La corriente mágica empezó a crecer, como en las calles de Aguas Profundas. Nuevamente el aire se arremolinó furiosamente alrededor de los supervivientes de la batalla en lo que era la prueba tangible de la cólera de la sombra elfa. Sólo Arilyn logró mantenerse en pie pese a la fuerza del vendaval.
—¡Te invoco!
La orden de Arilyn se oyó por encima del fragor. La airada corriente de magia vaciló, pero rápidamente empezó a comprimirse. En un abrir y cerrar de ojos la sombra elfa apareció ante Arilyn.
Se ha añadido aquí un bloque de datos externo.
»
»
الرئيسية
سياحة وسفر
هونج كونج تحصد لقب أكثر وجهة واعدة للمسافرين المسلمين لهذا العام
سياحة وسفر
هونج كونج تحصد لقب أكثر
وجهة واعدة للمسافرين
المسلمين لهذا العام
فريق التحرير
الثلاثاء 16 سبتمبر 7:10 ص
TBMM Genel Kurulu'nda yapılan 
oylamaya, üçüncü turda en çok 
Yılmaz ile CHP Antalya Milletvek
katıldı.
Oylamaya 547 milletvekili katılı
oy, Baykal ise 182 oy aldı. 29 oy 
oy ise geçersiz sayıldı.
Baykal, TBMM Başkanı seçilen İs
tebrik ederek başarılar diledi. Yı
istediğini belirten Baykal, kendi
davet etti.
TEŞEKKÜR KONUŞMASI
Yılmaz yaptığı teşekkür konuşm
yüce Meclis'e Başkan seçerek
—Renuncia a la venganza —dijo severamente la semielfa—. Nosotras no somos las únicas a las que Kymil Nimesin ha hecho daño. Los Arpistas tienen el derecho de juzgarlo y, para ello, debe seguir con vida.
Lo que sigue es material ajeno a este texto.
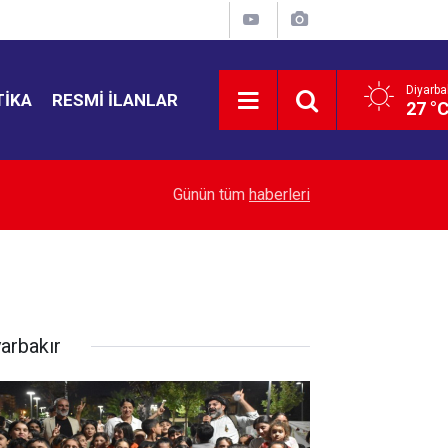
Diyarba
TIKA
RESMI İLANLAR
27 °
23:03
Avcılar Belediyesi soruşturması: 12 kişi tutuklan
Günün tüm
haberleri
yarbakır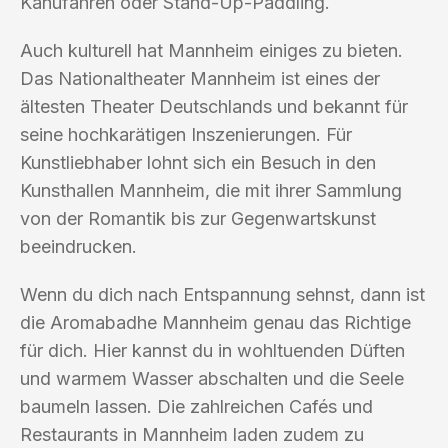
Kanufahren oder Stand-Up-Paddling.
Auch kulturell hat Mannheim einiges zu bieten.
Das Nationaltheater Mannheim ist eines der
ältesten Theater Deutschlands und bekannt für
seine hochkarätigen Inszenierungen. Für
Kunstliebhaber lohnt sich ein Besuch in den
Kunsthallen Mannheim, die mit ihrer Sammlung
von der Romantik bis zur Gegenwartskunst
beeindrucken.
Wenn du dich nach Entspannung sehnst, dann ist
die Aromabadhe Mannheim genau das Richtige
für dich. Hier kannst du in wohltuenden Düften
und warmem Wasser abschalten und die Seele
baumeln lassen. Die zahlreichen Cafés und
Restaurants in Mannheim laden zudem zu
—Es un error —protestó la sombra elfa mirando fijamente la forma tendida boca abajo de Kymil, con un odio que no trataba de disimular.
—Es posible —replicó la semielfa con la cabeza bien alta—, pero estoy en mi derecho de cometerlo. —Entonces alzó la hoja de luna, y por un segundo Arilyn y su sombra se encararon.
Finalmente, la sombra inclinó levemente la cabeza y extendió las manos con las palmas hacia arriba en el gesto elfo de respeto. Acto seguido se desvaneció en una niebla azul que formó un pequeño vórtice que fue absorbido por el ópalo de la espada.
Arilyn guardó de nuevo la hoja de luna en la funda del cinto y avanzó hacia sus compañeros. Bran había ayudado a Danilo a levantarse, y ahora el joven estaba muy ocupado comprobando el estado en el que había quedado el que antes fuera un elegante atuendo.
—Danilo.
El noble levantó la vista hacia Arilyn. Su ropa se veía desgarrada y ensangrentada, y el rostro presentaba un tono casi gris por el agotamiento. Para la sabia mirada del joven, los ojos de Arilyn se expresaban tan claramente como si hablaran. Finalmente Arilyn había hecho las paces consigo misma y ahora era la verdadera dueña de la hoja de luna.
—Ahora sí que ha acabado —dijo ella.